E em dez questões emergiu a subcategoria (C) que indiciou uma preocupação com o ensino – aprendizagem de química por meio da contextualização e pelo uso de diferentes métodos para a significação de conceitos. Essa preocupação com a significação conceitual vem de encontro com as ideias de Maldaner (2014, p. 20) que ressalta que é necessário, no espaço escolar, aprofundar o significado das informações que chegam de maneira fácil aos estudantes, por meio dos saberes e vivências que os configuram, situando essas informações em variados contextos e relacionando as mesmas a conhecimentos que possam produzir novos sentidos, oportunizando a formação do pensamento químico sobre o mundo.
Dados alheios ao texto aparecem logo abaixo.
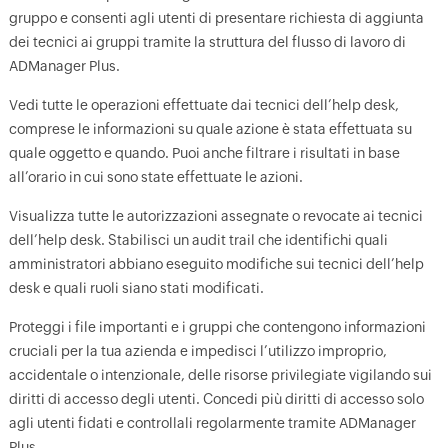
gruppo e consenti agli utenti di presentare richiesta di aggiunta
dei tecnici ai gruppi tramite la struttura del flusso di lavoro di
ADManager Plus.
Vedi tutte le operazioni effettuate dai tecnici dell’help desk,
comprese le informazioni su quale azione è stata effettuata su
quale oggetto e quando. Puoi anche filtrare i risultati in base
all’orario in cui sono state effettuate le azioni.
Visualizza tutte le autorizzazioni assegnate o revocate ai tecnici
dell’help desk. Stabilisci un audit trail che identifichi quali
amministratori abbiano eseguito modifiche sui tecnici dell’help
desk e quali ruoli siano stati modificati.
Proteggi i file importanti e i gruppi che contengono informazioni
cruciali per la tua azienda e impedisci l’utilizzo improprio,
accidentale o intenzionale, delle risorse privilegiate vigilando sui
diritti di accesso degli utenti. Concedi più diritti di accesso solo
agli utenti fidati e controllali regolarmente tramite ADManager
Plus.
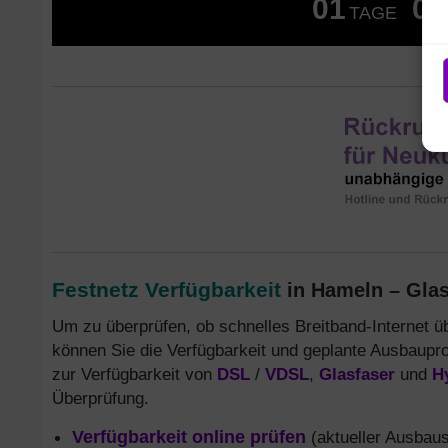
01
06
TAGE
Festnetz Verfügbarkeit
in Hameln – Glas
Um zu überprüfen, ob schnelles Breitband-Internet 
können Sie die Verfügbarkeit und geplante Ausbaupro
zur Verfügbarkeit von
DSL
/
VDSL
,
Glasfaser
und
H
Überprüfung.
Verfügbarkeit online prüfen
(aktueller Ausbaus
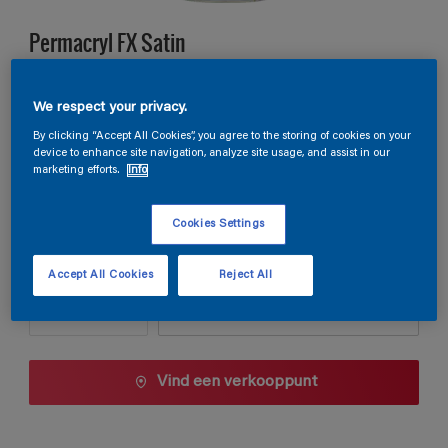
Permacryl FX Satin
KN.02.80
We respect your privacy.
Kleur wijzigen
By clicking “Accept All Cookies”, you agree to the storing of cookies on your
device to enhance site navigation, analyze site usage, and assist in our
marketing efforts.
Info
Verpakkingsgrootte
1 L
2.5 L
Cookies Settings
Aantal
Verfcalculator
Accept All Cookies
Reject All
Bereken
Vind een verkooppunt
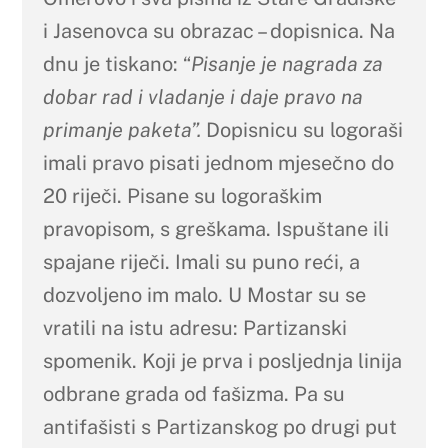
i Jasenovca su obrazac – dopisnica. Na
dnu je tiskano: “
Pisanje je nagrada za
dobar rad i vladanje i daje pravo na
primanje paketa”.
Dopisnicu su logoraši
imali pravo pisati jednom mjesečno do
20 riječi. Pisane su logoraškim
pravopisom, s greškama. Ispuštane ili
spajane riječi. Imali su puno reći, a
dozvoljeno im malo. U Mostar su se
vratili na istu adresu: Partizanski
spomenik. Koji je prva i posljednja linija
odbrane grada od fašizma. Pa su
antifašisti s Partizanskog po drugi put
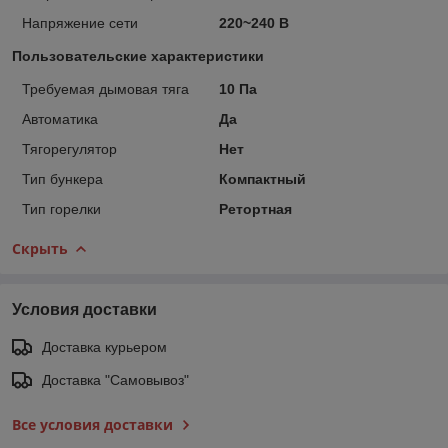
Напряжение сети
220~240 В
Пользовательские характеристики
Требуемая дымовая тяга
10 Па
Автоматика
Да
Тягорегулятор
Нет
Тип бункера
Компактный
Тип горелки
Ретортная
Скрыть
Условия доставки
Доставка курьером
Доставка "Самовывоз"
Все условия доставки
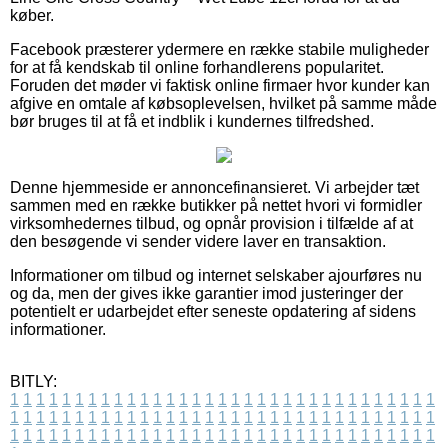
køber.
Facebook præsterer ydermere en række stabile muligheder
for at få kendskab til online forhandlerens popularitet.
Foruden det møder vi faktisk online firmaer hvor kunder kan
afgive en omtale af købsoplevelsen, hvilket på samme måde
bør bruges til at få et indblik i kundernes tilfredshed.
Denne hjemmeside er annoncefinansieret. Vi arbejder tæt
sammen med en række butikker på nettet hvori vi formidler
virksomhedernes tilbud, og opnår provision i tilfælde af at
den besøgende vi sender videre laver en transaktion.
Informationer om tilbud og internet selskaber ajourføres nu
og da, men der gives ikke garantier imod justeringer der
potentielt er udarbejdet efter seneste opdatering af sidens
informationer.
BITLY:
1
1
1
1
1
1
1
1
1
1
1
1
1
1
1
1
1
1
1
1
1
1
1
1
1
1
1
1
1
1
1
1
1
1
1
1
1
1
1
1
1
1
1
1
1
1
1
1
1
1
1
1
1
1
1
1
1
1
1
1
1
1
1
1
1
1
1
1
1
1
1
1
1
1
1
1
1
1
1
1
1
1
1
1
1
1
1
1
1
1
1
1
1
1
1
1
1
1
1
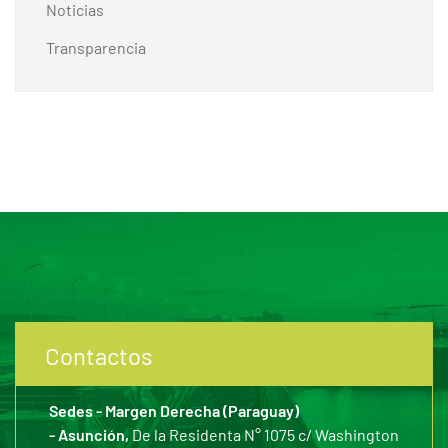
Noticias
Transparencia
Contactos
Sedes - Margen Derecha (Paraguay)
- Asunción,
De la Residenta N° 1075 c/ Washington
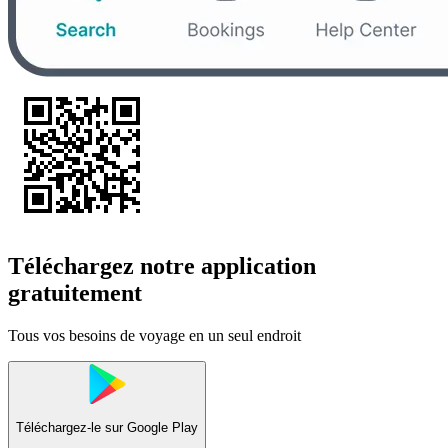
Téléchargez notre application
gratuitement
Tous vos besoins de voyage en un seul endroit
Téléchargez-le sur
Google Play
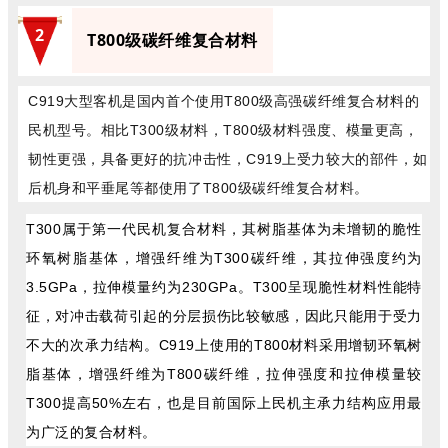
2
T800级碳纤维复合材料
C919大型客机是国内首个使用T800级高强碳纤维复合材料的
民机型号。相比T300级材料，T800级材料强度、模量更高，
韧性更强，具备更好的抗冲击性，C919上受力较大的部件，如
后机身和平垂尾等都使用了T800级碳纤维复合材料。
T300属于第一代民机复合材料，其树脂基体为未增韧的脆性
环氧树脂基体，增强纤维为T300碳纤维，其拉伸强度约为
3.5GPa，拉伸模量约为230GPa。T300呈现脆性材料性能特
征，对冲击载荷引起的分层损伤比较敏感，因此只能用于受力
不大的次承力结构。C919上使用的T800材料采用增韧环氧树
脂基体，增强纤维为T800碳纤维，拉伸强度和拉伸模量较
T300提高50%左右，也是目前国际上民机主承力结构应用最
为广泛的复合材料。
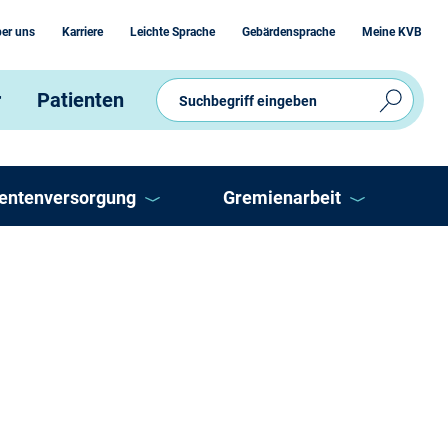
er uns
Karriere
Leichte Sprache
Gebärdensprache
Meine KVB
r
Patienten
ientenversorgung
Gremienarbeit
V
Ausschüsse
eitschaftsdienst
Vertreterversammlung
P
OnLine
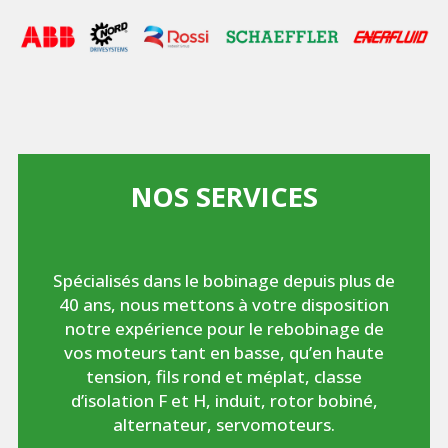
NOS SERVICES
Spécialisés dans le bobinage depuis plus de
40 ans, nous mettons à votre disposition
notre expérience pour le rebobinage de
vos moteurs tant en basse, qu’en haute
tension, fils rond et méplat, classe
d’isolation F et H, induit, rotor bobiné,
alternateur, servomoteurs.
Essas questões foram elencadas nos tipos III e IV, sendo que a última demonstra perguntas com um grau cognitivo superior e que retratam uma maior interação do leitor com o texto, um leitor que amplia o diálogo e traz preocupações com a sua formação e posterior prática docente.

5 Conclusão

Os resultados indicam que o grupo de estudos, os encontros de leituras e as elaborações de perguntas auxiliam na formação do leitor, pois o primeiro encontro  teve a maioria das perguntas classificadas na subcategoria A, tipo I e nos outros dois encontros ficou evidente a presença da categoria B e C, com tipos, II, III e IV, importante ressaltar que as organizadoras do grupo em cada encontro também formularam questões, e é possivel que as mesmas auxiliaram os demais leitores a se posicionarem com mais criticidade frente ao texto, pois todo o processo de ensino precisa ser apreendido.

 


[1]A análise foi realizada apenas das perguntas elaboradas pelos licenciandos, sem contar as perguntas elaboradas pelos pesquisadores (uma professora formadora e três licenciandos) e demais professoras formadoras (três) participantes do Grupo de Estudos. Ainda, no decorrer da discussão dos resultados os licenciandos independente de sexo serão assim denominados.

Citas

Referências

GRAESSER, A. C.; MCMAHEN, C. L. Anomalous Information Triggers Questions When Adults Solve Quantitative Problems and Comprehend Stories. Journal of Educational Psychology, 85, 1:136-151, 1993;

MALDANER, O. A. Formação de Professores para um Contexto de Referência Conhecido. In: NERY, B. K.; MALDANER, O. A. (Org.). Formação de Professores: Compreensões em novos programas e ações. Unijuí: Ed. Unijuí, 2014. 248 p.;

MAZZITELLI, C.; MATURANO, C.; MACÍAS, A. Análisis de las preguntas que formulan los alumnos a partir de la lectura de un texto de Ciencias. Revista Electronica de Enseñanza de las Ciencias, v. 8, n. 1, p. 45-57, 2009;

WENZEL, J. S.; MALDANER, O. A. A significação conceitual pela escrita e reescrita orientada em aulas de química. Química Nova, São Paulo, v. 37, n. 5, p. 908-914, 2014.